PROVIDED MATERIAL:
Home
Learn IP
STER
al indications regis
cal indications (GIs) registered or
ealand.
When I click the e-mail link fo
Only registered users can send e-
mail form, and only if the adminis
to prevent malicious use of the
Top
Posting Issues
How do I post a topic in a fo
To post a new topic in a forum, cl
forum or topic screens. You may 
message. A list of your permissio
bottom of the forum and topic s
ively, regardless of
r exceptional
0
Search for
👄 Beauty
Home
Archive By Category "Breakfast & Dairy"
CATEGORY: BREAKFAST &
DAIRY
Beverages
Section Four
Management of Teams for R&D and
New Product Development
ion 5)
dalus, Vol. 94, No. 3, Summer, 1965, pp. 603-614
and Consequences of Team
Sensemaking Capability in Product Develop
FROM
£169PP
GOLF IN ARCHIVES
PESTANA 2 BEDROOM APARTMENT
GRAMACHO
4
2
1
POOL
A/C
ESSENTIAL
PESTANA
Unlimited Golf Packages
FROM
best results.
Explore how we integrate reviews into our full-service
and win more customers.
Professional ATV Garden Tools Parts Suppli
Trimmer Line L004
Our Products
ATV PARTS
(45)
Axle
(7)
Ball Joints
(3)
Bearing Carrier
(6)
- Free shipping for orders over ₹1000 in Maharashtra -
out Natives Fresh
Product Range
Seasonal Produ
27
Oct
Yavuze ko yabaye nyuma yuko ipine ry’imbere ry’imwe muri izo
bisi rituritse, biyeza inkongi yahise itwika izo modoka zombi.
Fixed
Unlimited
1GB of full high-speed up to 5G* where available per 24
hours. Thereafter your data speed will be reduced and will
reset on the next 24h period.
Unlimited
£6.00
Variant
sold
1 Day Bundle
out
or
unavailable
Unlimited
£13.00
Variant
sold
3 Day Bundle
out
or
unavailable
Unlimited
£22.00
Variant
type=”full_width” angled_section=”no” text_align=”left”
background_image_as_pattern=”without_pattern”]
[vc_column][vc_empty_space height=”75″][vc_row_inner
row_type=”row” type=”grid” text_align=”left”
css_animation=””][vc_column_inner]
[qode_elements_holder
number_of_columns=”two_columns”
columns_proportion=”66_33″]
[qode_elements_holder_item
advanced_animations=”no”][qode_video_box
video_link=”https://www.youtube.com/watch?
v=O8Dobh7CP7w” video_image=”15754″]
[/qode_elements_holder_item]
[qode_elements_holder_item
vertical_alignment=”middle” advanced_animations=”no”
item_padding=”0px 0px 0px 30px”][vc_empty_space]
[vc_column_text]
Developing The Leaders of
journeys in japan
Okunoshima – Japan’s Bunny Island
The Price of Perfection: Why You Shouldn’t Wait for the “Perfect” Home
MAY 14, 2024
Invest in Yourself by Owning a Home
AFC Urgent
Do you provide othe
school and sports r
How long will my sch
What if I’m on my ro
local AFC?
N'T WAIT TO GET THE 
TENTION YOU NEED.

PROBLEM TO SOLVE: How many lines of the records contain the string "indications", counting only matches in the same case? Reply with the number alone.

EXPECTED ANSWER: 2